- Assigned task: All that is wanted is the exact text of each line from the one with "- Reselect the" to the close of the listing, ends included.

- Raw data:
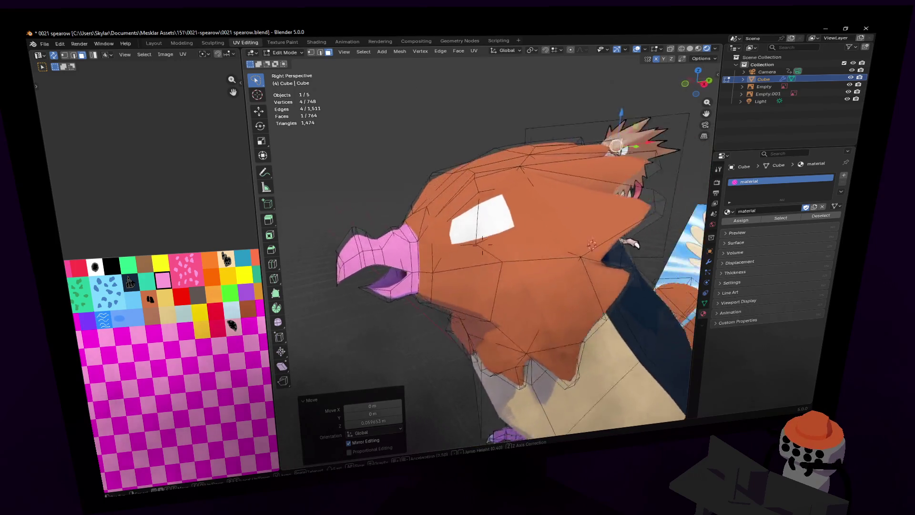
click(483, 241)
- Reselect the eye faces and add a second slot with material.001, a copy of 'material'
click(457, 204)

- Expected output:
- Reselect the eye faces and add a second slot with material.001, a copy of 'material'
click(457, 204)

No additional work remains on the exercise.